Wednesday, 23 August 2017
From now until the end of the year, I am supposed to spend 10 minutes free writing every day, so in true-aspiring-writer-fashion, I have been avoiding my notebook and pen this week. I attended a writing workshop last Sunday, it was part of the Writivism Festival. At 10.00am, I arrived on time for the workshop in my fave grey marble print dress and new L.A Girl matte pigment lip gloss 'Black Current' with daunting and catastrophic imagined expectations in mind. The night before I had dreamt about all the worst possible scenarios, so I was hoping both the dress & lip gloss would help my confidence, because the one fear most writers have is reading their work in front of other people (people who are very talented). I was frightened that I might have to read my rejected story out loud, since they had asked me to bring a print out.

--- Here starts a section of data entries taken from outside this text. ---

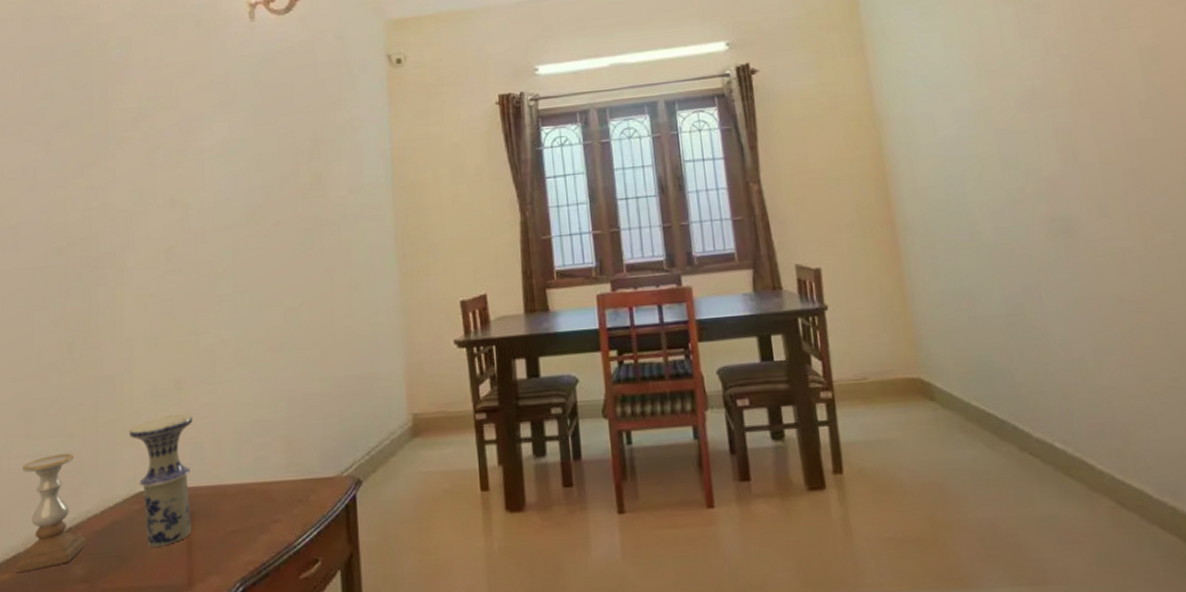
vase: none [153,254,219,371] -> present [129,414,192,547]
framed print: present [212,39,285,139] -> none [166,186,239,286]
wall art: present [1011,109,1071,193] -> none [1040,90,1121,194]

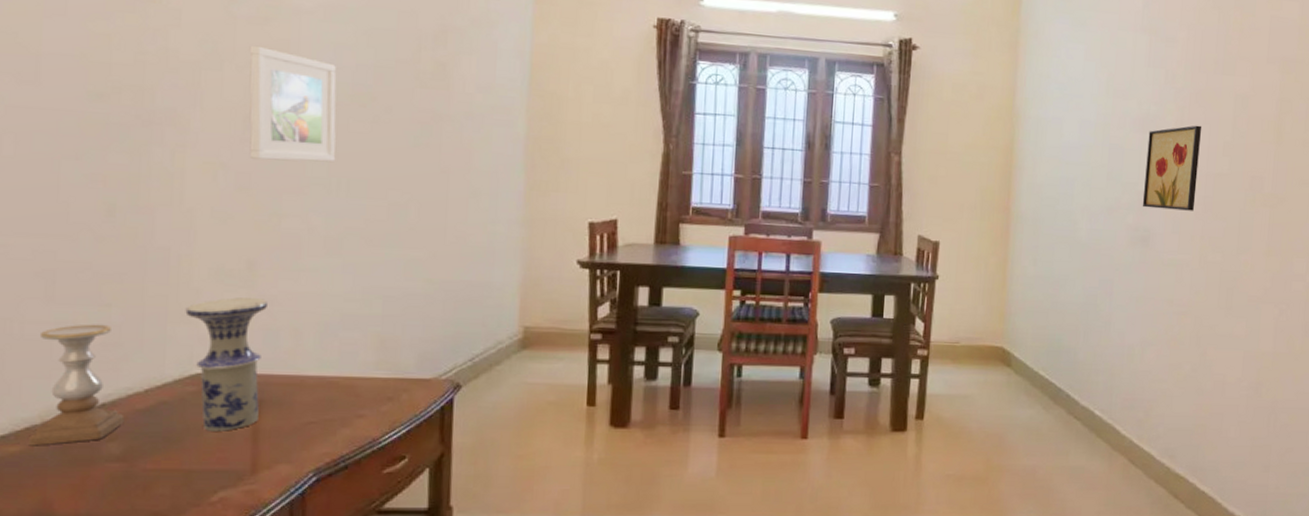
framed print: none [166,186,239,286] -> present [249,45,337,162]
wall art: none [1040,90,1121,194] -> present [1142,125,1202,211]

So the dress and lip gloss were meant to be my Armour, but thank God I never had to read my story.
Any who....I discovered that I actually have a lot going on in my mind and this free writing exercise during the workshop allowed me to sit and spew out all the unnecessary clutter, no longer restricted by grammar. Free writing is when you write down whatever is on your mind without editing yourself. You just write and write and write, within your specified time limit. Sitting in a room surrounded by fellow writers of different nationalities and cultures, I wrote possibly 150 to 200 words uncensored, real (and maybe a bit raw)in just 10 minutes. We were tasked to write about our names by the facilitator from Short Story Day Africa, Efemia Chela. And when she shouted "Time's up! Pens down." you can just imagine the struggle that took place between us the writers, our hands and the pens. We had all enjoyed our freedom without our internal editors breathing down our backs and were reluctant to give it away once again.
The Writivism festival took place at The Square this year, which is most definitely an interesting building. I can describe it in four words greyish, blackish bare and huge. You can't deny the fact that the place was constructed for creatives. It's a structure located in the industrial area of Kampala that one can mold into what they need for the time they are there. The festival was dynamic as always. Each time I attend I leave with my renewed enthusiasm for African writers. I attended the #MEIREAD session hosted by the Ugandan publishing house Sooo Many Stories and listened to a lively discussion on the book Black Ass with author A. Igoni Barret, now I MUST get that book! I am so happy that the festival gives us access to books that we might not find in our usual book shops; not only access to the books but a chance to meet the authors and understand their creative process. It makes my reading experience so personal, a purchase for me becomes an investment in the future of African literature. Our grandchildren will be overwhelmed by the choices, I am elated about that. I bought some books I am looking forward to devouring 😂 Shout out to Turn the Page and the Writivism Crew for ensuring they were available. I would have bought more but many of the books that were launched were sold out by the time I got there...
|Yes, this photo was taken at night so I used a flash..|
Can we also talk about the Salooni exhibition by
|from the Writivism website|
One thing I was looking forward too was the creative rush, imagine a sugar rush but substitute sugar for creative energy . The energy that makes us paint, animate, design, photograph, even write... is it the same as the muse? Although it doesn't feel like the muse. It feels more like jump starting your internal creative vehicle, because each person will still has to go away and do the work. The jump start just gives us the visionary spark of electric energy. There is something about being around like-minded people that makes your mind dig deeper for the story, and hopefully helps you produce your next best work if you remain committed and intensely focused. So I highly recommend festivals, workshops or writing retreats cause we all need that creative push every now and then, before we lock ourselves away in solitary confinement to passionately labour away on the next great hit.